Ada beberapa negara didunia yang memiliki kelima faktor tersebut diatas secara significan, yaitu Amerika, Tiongkok, Brasil dan Indonesia.

Amerika seperti kita ketahui telah memiliki dan mengontrol teknologi global, sedangkanTiongkok merupakan negara yang sedang berupaya untuk melepaskan diri dari kontrol teknologi global. Negara lainnya menempuh strategi untuk ikut meningkatkan keuntungan ekonomis dari teknologi global dan berpartisipasi turut bergabung memperkuat teknologi tersebut.

Upaya Tiongkok tersebut dapat dilihat dari gigihnya mereka membangun jaringan infrastruktur dalam negeri untuk meningkatkan mobilitas ekonomi. Gencarnya pembangunan infrastruktur pelabuhan, airport, jalan toll, kereta api cepat dan jaringan internet yang sangat penting bagi efisiensi ekonomi dan logistik nasional, merupakan bukti sebagai persiapan untuk peningkatan daya tahan ekonomi.

Dibidang teknologi e-comerce, Tiongkok tidak menjual eco-system (pasar media sosial domestic) kepada Facebook, Whatsap, Google, Amazon, Grab dll yang tidak dikontrol oleh mereka. Tiongkok berpendirian bahwa “eco-system” adalah hak kedaulatan yang tidak dilepas dan tidak boleh dikontrol oleh negara lain.

Dalam memegang prinsip seperti ini mereka bahkan membatalkan rencana ratusan milyar dollar go-public group ANTS yang dimiliki oleh Jack Ma pendiri Ali Baba.
Pemerintah China juga melakukan pembersihan (crack down) kepada perusahaan teknologi berbasis applikasi yang melantai di Bursa Saham New York. Salah satunya adalah “Didi” aplikasi taxi online.

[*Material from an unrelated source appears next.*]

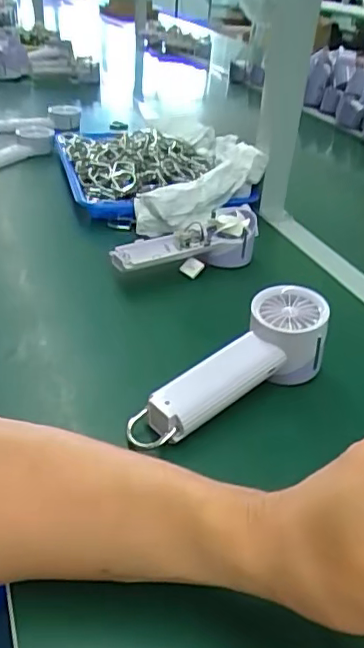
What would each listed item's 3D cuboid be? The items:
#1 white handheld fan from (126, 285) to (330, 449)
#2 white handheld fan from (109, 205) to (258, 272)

Untuk itu, china bekerja keras membangun teknologi mandiri untuk “eco-system” domestic seperti Baidu (pengganti Google), WeChat (pengganti Whatsap), Ali Baba dibidang e-commerce dan ewallet dan lain lain yang semuanya adalah dikembangkan dan dikontrol oleh pemerintah Tiongkon. Intinya mereka menganggap “our ecco-system is not for sale!”

Lalu bagaimana dengan Indonesia yang juga memiliki kelima faktor tersebut? Jangan keburu sumringah! Karena kelima hal tersebut hanya merupakan bahan baku atau ingredients yang masih harus dimasak dan dikelola dengan resep yang tepat.
Jika salah resep dan salah masak, maka bahan bahan tersebut tidak akan berfungsi secara efektip bahkan bisa menjadi mubazir dan dimasak oleh orang lain.

Dalam jangka panjang, pembangunan Indonesia sebagai sebuah negara yang memiliki lima faktor tersebut, harus diarahkan kepada prioritas penguataan daya tahan energi, daya tahan pangan dan memaksimalkan mata rantai industry domestik (domestic supply chain) yang meminimalisasi ketergantungan terhadap perdagangan internasional utamanya impor barang dan jasa.